Know When Enough is Enough
If you find yourself sleep-deprived, experiencing high levels of anxiety, or malnourished, you are doing too much. At that point, it is time to take a step back and re-prioritize your activities. You need time for yourself, so check to see what you can cut out of your schedule or postpone until after season.
Hot Tip: Employers like Athletes
If you are thinking of quitting your sport because it doesn’t fit into your career, think again. Employers actually prefer athletes over non-athletes as employees. Why? Because athletes possess a self-confident and competitive nature that helps them do their very best in the workplace.

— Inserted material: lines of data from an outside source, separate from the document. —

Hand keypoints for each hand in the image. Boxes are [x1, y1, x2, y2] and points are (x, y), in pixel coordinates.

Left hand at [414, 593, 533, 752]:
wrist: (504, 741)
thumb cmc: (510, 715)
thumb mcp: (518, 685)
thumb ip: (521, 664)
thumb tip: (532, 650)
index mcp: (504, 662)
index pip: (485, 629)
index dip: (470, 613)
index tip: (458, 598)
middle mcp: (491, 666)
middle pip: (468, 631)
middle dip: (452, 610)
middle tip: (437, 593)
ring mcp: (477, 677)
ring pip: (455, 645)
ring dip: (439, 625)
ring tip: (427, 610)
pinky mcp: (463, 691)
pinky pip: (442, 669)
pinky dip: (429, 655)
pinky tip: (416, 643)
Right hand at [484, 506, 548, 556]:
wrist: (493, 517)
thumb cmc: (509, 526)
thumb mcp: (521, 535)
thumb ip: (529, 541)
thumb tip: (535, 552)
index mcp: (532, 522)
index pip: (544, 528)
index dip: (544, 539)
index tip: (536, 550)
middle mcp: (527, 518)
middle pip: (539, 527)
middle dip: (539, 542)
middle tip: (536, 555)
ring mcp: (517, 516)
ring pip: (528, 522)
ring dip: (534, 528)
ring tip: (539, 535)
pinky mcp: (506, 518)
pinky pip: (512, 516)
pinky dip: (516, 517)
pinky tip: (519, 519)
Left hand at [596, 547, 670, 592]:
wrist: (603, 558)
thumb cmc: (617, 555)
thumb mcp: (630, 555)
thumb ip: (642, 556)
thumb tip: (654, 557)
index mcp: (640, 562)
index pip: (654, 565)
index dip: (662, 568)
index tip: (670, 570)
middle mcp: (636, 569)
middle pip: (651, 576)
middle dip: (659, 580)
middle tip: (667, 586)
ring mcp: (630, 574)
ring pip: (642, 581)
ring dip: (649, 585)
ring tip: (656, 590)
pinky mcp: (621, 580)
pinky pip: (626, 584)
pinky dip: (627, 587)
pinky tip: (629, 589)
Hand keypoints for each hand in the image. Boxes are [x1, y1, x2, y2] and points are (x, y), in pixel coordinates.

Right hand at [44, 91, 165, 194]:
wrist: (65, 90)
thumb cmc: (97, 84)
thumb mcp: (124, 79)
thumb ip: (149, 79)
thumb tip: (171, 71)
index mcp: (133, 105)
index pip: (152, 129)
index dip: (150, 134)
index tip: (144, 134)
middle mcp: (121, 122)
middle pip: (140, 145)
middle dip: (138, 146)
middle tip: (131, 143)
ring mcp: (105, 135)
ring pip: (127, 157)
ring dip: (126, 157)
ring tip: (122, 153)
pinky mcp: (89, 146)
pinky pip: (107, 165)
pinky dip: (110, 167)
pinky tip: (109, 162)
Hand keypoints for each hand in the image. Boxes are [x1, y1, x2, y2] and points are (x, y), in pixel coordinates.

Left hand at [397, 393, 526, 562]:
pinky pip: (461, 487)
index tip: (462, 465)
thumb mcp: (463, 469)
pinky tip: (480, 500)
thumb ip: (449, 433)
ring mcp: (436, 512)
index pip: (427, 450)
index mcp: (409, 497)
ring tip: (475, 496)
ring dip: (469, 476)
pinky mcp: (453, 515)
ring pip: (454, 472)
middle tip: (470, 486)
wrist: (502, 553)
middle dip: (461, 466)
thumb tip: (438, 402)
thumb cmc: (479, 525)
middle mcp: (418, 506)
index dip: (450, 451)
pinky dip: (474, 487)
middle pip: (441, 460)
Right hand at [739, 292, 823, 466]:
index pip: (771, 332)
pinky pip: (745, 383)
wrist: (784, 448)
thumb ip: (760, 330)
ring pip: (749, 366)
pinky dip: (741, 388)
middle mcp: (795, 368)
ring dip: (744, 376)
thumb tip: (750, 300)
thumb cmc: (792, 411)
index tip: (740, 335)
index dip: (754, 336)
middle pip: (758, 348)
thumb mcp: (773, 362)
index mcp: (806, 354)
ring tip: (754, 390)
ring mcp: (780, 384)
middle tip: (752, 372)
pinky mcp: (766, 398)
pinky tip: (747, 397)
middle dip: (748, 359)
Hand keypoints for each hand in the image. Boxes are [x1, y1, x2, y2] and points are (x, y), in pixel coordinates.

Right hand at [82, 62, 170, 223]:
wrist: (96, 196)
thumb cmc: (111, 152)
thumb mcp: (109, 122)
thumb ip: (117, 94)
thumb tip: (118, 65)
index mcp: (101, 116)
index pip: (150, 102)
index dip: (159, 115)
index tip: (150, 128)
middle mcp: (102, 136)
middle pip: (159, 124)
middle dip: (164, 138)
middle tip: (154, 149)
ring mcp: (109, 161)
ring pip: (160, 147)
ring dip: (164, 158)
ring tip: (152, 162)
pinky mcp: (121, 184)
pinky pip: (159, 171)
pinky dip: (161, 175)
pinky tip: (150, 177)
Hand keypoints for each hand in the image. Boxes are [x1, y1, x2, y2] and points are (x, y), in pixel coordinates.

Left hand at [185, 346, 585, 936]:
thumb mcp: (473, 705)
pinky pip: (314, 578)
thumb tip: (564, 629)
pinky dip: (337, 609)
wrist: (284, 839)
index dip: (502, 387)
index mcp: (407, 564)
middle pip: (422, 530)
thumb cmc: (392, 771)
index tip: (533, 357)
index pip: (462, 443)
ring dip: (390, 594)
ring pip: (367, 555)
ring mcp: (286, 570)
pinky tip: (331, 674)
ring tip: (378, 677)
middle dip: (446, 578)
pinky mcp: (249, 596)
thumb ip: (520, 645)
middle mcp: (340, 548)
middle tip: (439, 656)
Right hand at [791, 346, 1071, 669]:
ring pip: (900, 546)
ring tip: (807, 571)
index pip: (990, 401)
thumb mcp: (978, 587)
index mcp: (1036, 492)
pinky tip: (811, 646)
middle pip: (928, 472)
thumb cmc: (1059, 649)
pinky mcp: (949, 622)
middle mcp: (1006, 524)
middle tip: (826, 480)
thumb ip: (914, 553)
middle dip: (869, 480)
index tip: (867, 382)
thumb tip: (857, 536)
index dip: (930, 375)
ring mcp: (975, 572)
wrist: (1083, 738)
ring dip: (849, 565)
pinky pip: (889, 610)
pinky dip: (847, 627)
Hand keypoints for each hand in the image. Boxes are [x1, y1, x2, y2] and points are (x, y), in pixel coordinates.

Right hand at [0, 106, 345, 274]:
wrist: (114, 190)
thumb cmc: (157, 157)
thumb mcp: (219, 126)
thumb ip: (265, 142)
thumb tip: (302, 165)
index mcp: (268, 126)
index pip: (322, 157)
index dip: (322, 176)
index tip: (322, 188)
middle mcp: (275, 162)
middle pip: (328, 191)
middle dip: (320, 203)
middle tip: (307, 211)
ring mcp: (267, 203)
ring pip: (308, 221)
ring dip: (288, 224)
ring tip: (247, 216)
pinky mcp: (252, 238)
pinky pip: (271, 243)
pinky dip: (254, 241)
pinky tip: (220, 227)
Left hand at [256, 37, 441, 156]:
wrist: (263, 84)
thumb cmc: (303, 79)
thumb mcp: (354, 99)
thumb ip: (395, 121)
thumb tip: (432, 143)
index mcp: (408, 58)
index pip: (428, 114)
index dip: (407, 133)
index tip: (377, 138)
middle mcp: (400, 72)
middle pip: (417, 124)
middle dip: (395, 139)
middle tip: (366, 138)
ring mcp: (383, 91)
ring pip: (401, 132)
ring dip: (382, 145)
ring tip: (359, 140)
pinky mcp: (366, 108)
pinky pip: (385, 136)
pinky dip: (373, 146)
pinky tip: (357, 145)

Also, if you held any leadership positions in your sport, put it on your resume! It shows employers that you have attributes that can’t be taught, like leadership and interpersonal group skills. So whether your goal is to become a professional athlete or an accountant, being an athlete will help you get there.
Talk it Out
If you ever feel overwhelmed, talk about it. Talk to your professors, coach, and teammates about how you feel. Chances are they’ve been through the same thing before. If you’re having a bad day because you’re exhausted, explain to your coach that you were up all night studying and that is why your performance was off. Or, talk to your professor if you have a game that conflicts with a test time. You can even ask your friends how they deal with their daily stress. Talk it out to work it out.
Have Fun!
Sports are fun. Sometimes you can get so wrapped up in all the responsibilities of life that you forget to enjoy yourself. Why did you join the sport in the first place? Was it to make friends? Win championships? Exercise? Whatever the reason, hold onto it during stressful times and remember why you became an athlete. If you lose your passion for playing, you’ll lose your abilities. So, remember to work towards your goals. Being a student-athlete will get you to the places you want to go.